I was flabbergasted not only by the film's great script, but by the techniques it uses, unusual in a film from that era, to create supernatural settings and images of other worlds. The film opens on an image of the universe before panning down to Niven's doomed plane, and the afterlife is replete with imagery of an otherworldly waystation involving fantastical architecture. The Archers (the nickname for this pair of directors) employ other fascinating techniques like freeze frame that were not regularly used at the time. The shot seen from behind the closing eyelid of a person going into surgery, which would have required the construction of a large papier mache eyeball, just furthers this film's sense of delightful creativity.

I could go on and on about A Matter of Life and Death, but we have a second film to get to. Which is also worth going on about.

The first trailer I saw for a 2021 movie was Shadow in the Cloud, and it struck me right away as the first film I might see for my newly launched list. It seemed the perfect example of the type of film that gets released early in the year to try to capture an audience, a wild genre mashup that might be too eccentric to compete with the big summer releases but could certainly carve out a niche early in the year. Of course, that's using conventional release logic, which certainly doesn't apply during a pandemic. Though it's starting out as an old-fashioned conventional year in Australia, considering that this movie did get released in January and I did see it in the cinema.

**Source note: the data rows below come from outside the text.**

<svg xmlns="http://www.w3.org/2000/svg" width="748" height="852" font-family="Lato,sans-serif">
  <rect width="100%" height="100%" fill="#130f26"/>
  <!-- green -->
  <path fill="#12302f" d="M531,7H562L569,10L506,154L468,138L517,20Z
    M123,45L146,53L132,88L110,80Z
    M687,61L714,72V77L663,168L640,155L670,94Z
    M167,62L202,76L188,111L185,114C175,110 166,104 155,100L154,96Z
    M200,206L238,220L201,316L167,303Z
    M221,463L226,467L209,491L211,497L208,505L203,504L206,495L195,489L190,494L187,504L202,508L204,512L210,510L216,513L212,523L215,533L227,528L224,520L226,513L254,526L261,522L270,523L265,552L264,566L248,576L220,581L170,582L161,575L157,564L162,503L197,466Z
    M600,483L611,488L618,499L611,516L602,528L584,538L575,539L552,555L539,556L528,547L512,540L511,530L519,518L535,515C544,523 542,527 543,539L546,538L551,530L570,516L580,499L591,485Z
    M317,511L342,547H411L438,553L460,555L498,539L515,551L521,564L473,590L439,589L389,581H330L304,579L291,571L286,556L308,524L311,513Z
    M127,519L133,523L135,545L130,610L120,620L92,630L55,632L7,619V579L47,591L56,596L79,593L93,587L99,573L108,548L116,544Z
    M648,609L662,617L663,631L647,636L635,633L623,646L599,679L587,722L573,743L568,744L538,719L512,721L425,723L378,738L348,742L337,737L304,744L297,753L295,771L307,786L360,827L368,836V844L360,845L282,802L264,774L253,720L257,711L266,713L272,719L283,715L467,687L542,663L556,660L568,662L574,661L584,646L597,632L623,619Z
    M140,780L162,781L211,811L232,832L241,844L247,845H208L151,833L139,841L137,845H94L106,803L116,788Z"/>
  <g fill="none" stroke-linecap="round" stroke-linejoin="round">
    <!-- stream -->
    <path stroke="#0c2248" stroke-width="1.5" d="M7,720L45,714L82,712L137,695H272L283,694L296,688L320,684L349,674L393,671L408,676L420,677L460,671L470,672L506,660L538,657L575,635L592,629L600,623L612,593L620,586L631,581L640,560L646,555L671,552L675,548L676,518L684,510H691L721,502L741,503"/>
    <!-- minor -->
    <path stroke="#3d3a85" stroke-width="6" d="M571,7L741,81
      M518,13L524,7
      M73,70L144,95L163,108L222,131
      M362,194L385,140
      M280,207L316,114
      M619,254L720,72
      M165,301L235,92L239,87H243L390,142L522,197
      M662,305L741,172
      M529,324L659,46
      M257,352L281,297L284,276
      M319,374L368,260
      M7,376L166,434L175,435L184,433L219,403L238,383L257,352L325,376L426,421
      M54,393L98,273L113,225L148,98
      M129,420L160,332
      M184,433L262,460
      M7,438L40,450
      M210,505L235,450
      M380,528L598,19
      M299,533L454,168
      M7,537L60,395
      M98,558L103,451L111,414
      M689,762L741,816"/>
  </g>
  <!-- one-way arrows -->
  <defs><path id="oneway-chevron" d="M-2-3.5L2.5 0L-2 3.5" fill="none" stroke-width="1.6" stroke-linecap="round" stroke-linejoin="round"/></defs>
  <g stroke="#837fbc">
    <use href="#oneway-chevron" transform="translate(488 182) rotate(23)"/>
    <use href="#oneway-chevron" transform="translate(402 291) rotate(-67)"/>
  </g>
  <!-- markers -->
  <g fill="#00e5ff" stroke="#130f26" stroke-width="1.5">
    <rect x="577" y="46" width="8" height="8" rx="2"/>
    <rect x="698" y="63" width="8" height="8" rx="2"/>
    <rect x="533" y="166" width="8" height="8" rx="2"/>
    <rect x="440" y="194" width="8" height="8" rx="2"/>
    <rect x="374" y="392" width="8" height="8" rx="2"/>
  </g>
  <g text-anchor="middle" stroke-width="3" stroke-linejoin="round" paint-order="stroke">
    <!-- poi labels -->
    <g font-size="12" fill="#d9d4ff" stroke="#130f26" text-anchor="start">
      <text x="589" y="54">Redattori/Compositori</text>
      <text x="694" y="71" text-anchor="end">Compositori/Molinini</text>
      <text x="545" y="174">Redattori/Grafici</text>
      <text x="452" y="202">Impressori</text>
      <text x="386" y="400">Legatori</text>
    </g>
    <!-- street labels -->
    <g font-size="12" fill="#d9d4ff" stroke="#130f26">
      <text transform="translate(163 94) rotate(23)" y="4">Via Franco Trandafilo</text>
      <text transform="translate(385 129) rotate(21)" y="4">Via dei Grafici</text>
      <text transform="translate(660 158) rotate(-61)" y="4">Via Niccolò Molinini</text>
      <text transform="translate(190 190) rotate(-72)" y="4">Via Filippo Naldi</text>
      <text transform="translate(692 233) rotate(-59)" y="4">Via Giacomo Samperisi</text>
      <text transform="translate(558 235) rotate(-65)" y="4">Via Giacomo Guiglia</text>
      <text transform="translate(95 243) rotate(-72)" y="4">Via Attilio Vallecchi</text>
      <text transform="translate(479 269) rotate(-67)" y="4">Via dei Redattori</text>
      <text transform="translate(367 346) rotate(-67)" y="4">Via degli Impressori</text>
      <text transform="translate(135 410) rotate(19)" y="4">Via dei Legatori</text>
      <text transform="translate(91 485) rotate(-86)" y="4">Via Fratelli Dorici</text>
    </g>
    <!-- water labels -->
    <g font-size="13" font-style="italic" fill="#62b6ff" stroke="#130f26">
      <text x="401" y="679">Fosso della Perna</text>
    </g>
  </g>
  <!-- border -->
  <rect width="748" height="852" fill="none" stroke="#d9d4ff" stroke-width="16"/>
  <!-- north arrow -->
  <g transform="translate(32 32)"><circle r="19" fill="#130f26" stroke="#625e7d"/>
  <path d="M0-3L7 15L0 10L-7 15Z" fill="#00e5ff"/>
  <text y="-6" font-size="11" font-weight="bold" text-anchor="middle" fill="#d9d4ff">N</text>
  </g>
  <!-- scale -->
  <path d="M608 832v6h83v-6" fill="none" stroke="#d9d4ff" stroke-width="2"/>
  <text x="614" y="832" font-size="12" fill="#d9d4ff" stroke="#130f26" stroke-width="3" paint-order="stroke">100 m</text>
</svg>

Shadow in the Cloud is a New Zealand production from a director I had never heard of, Roseanne Liang, a Kiwi of Chinese descent. It stars Chloe Grace Moretz -- whom I loved when she was a kid, but have not really liked for the past five years -- as a woman boarding a plane from New Zealand to Samoa during World War II. She's an officer with flying experience but of course she is derided and degraded by the sexist all-male crew who don't understand why there's a woman on board their plane. They have orders for her to be there and she's escorting a high-value package, so they reluctantly accept her on board but make her sit in the lower turret for takeoff. Where she gets stuck when a literal gremlin starts dismantling the plane mid-flight.

This movie is an absolute gas. It's set in World War II but has a driving early 80s synth score. It's got a CGI gremlin and also a lot of thrilling air battle sequences. But there are also parts of it that could be a stage play, in the best possible sense. Simply put, it's a jolt of adrenaline to start us off right on the new year.

I may step away from movies about World War II pilots for my third new-to-me movie in 2021, but you never know with these things.